Other SMO inhibitors currently under clinical trial include IPI-926 (saridegib), BMS-833923 / XL139 (developed by Bristol-Myers Squibb / Exelexis), PF-04449913 (glasdegib; developed by Pfizer), and LY2940680 (taladegib; developed by Eli Lilly and Company).

=== GLI inhibitors ===

GLI transcription factors are the terminal effectors of the Hedgehog signaling pathway. Thus, inhibition of GLIs abrogates the ability of Hedgehog signaling to trigger processes that contribute towards tumor progression and recurrence. Since the transcriptional activity of GLIs can be activated via alternate pathways, independent of SMO, GLIs are an important therapeutic target in the development of Hedgehog pathway inhibitors for cancer treatment.

==== GANTs ====
GANTs, or GLI inhibitors, were discovered at the National Cancer Institute. GANT-58 and GANT-61 have both been shown to inhibit the GLI-mediated activation of genes. GANT-61 effectively reduced the DNA-binding affinity of GLI1 and GLI2 in multiple cancer cell lines, including rhabdomyosarcoma, osteosarcoma, neuroblastoma, and ovarian cancer.

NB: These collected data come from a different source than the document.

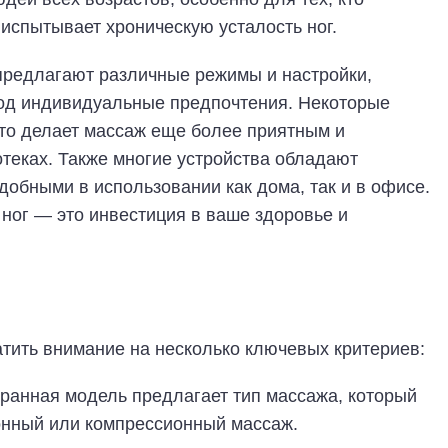
 испытывает хроническую усталость ног.
предлагают различные режимы и настройки,
од индивидуальные предпочтения. Некоторые
то делает массаж еще более приятным и
теках. Также многие устройства обладают
добными в использовании как дома, так и в офисе.
ног — это инвестиция в ваше здоровье и
атить внимание на несколько ключевых критериев:
бранная модель предлагает тип массажа, который
ионный или компрессионный массаж.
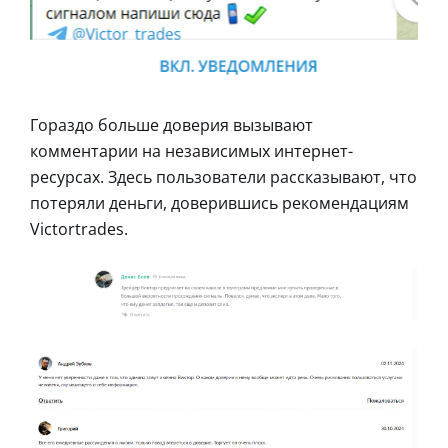
Гораздо больше доверия вызывают
комментарии на независимых интернет-
ресурсах. Здесь пользователи рассказывают, что
потеряли деньги, доверившись рекомендациям
Victortrades.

==== Arsenic trioxide (ATO) ====
Arsenic Trioxide (ATO) directly binds to GLI1 and GLI2 and inhibits the expression of target genes of the Hedgehog signaling pathway, thereby promoting cancer cell apoptosis and reducing cancer cell growth. ATO has been approved by the FDA for the treatment of acute promyelocytic leukemia. Further, it has been shown to be effective in restricting the growth of malignant pleural mesothelioma, malignant rhabdosarcoma, prostate cancer, and colon cancer cell lines. ATO has also been shown to inhibit cancer stem cell maintenance in pancreatic cancer. Several clinical trials, ranging from Phase I to Phase IV, are currently underway to test the effectiveness of ATO in both solid tumors and hematological malignancies.

=== Shh inhibitors ===

Sonic Hedgehog (Shh) is the most potent of the three Hedgehog ligands. Inhibition of Shh expression and activity can thus be an effective way of restricting Hedgehog signaling-mediated tumor progression. RU-SKI 43 inhibits the activity of SHHat, an enzyme that catalyzes the palmitoylation of Shh. Since palmitoylation is essential for the activity of Shh, inhibition of SHHat by RU-SKI 43 inhibits Shh signaling in cancer cells. 5E1, a monoclonal antibody against Shh, has been shown to inhibit medulloblastoma growth in mouse models. 5E1 also restricts the proliferation of pancreatic cancer cells in mice. While shown to be effective in the lab, both these Shh inhibitors are yet to make their way to human trials.